According to the Dallas Morning News, a survey by the district found that roughly 78 percent of DISD’s elementary schools already offered daily recess, but provided a mere 15 minutes or less. The survey found that only 3 percent of the elementary schools allowed students to have recess for 20 minutes or more.

To get a little more insight on why recess is important for the development of adolescents, we talked to Dr. Debbie Rhea, a kinesiology professor at Texas Christian University. Outside of her academic duties at TCU, Rhea is the founder of the LiiNK (Let’s Inspire Innovation ‘N Kids) Project, which she says strives to “measure and monitor the impact of multiple recesses.” LiiNK currently works with six public and private schools in North Texas and will soon take on more in the area, as well as expand to Oklahoma. The project has even caught the attention of the Today Show.

Rhea became interested in recess after she read an article in Smithsonian magazine about how Finland’s schools drastically improved their academics.
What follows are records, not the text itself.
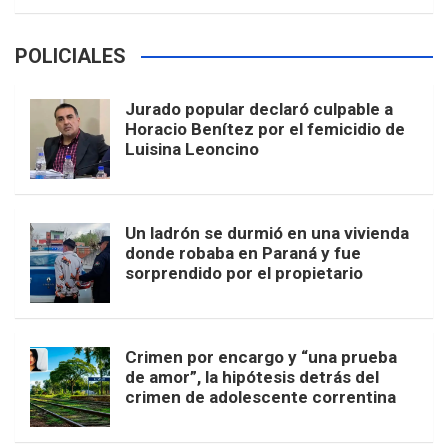
POLICIALES
Jurado popular declaró culpable a
Horacio Benítez por el femicidio de
Luisina Leoncino
Un ladrón se durmió en una vivienda
donde robaba en Paraná y fue
sorprendido por el propietario
Crimen por encargo y “una prueba
de amor”, la hipótesis detrás del
crimen de adolescente correntina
Rhea went to Finland on a sabbatical to learn more about the curriculum. “I saw first hand the importance Finland places on play—unstructured and outdoor—and physical education—structured—in the curriculum from grades one through twelve,” she says.  Rhea says that in Finland fifteen minutes of recess is required in all schools for every hour of academics.
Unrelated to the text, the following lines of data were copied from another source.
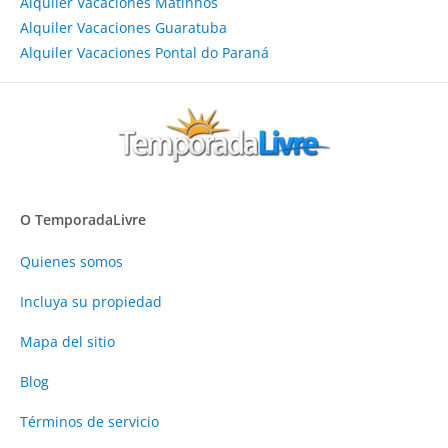
Alquiler Vacaciones Matinhos
Alquiler Vacaciones Guaratuba
Alquiler Vacaciones Pontal do Paraná
O TemporadaLivre
Quienes somos
Incluya su propiedad
Mapa del sitio
Blog
Términos de servicio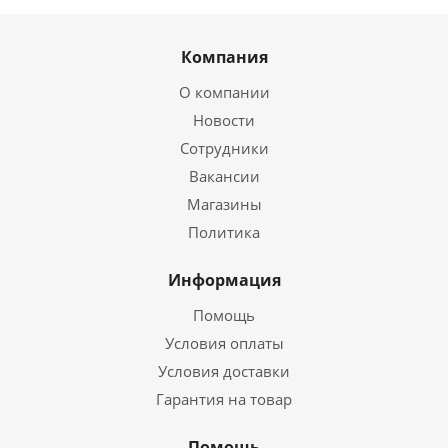
Компания
О компании
Новости
Сотрудники
Вакансии
Магазины
Политика
Информация
Помощь
Условия оплаты
Условия доставки
Гарантия на товар
Помощь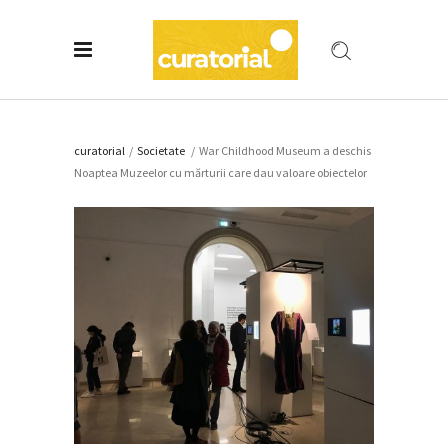
curatorial
/
Societate
/
War Childhood Museum a deschis
Noaptea Muzeelor cu mărturii care dau valoare obiectelor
Although many scholars hold 2001’s No Child Left Behind Act up as the harbinger of recess decrease, Rhea reminds us that correlation doesn’t equal causation. “Schools began to put much more importance on a test score than the health and well-being of a child over the past twenty years. No Child Left Behind did not necessarily start that progression,” she says.

As far as the benefits of recess are concerned, Rhea says kids become more focused, have less behavioral problems, are less anxious, happier, and experts see improvements in students’ character, attendance and academic achievements. “LiiNK is showing that four fifteen-minute recesses can be implemented daily along with three fifteen-minute character development lessons weekly without changing the number of minutes or hours we already go to school,” Rhea says. “We are showing that the child’s brain is building stronger highways and producing a more focused, stress free, happy child.”

Rhea says the best thing schools can do is incorporate policies on a district by district basis. In 2012, Houston ISD adopted a mandatory recess policy, and the trend and is popping up all over the country. But it isn’t without detractors. New Jersey Governor Chris Christie pocket vetoed a bill that would require mandatory recess, with a spokesperson saying this is an issue that should be left to schools and parents. And out in Florida, recess is also a state issue. Regardless, looks like letting the kids be kids is on all of our minds.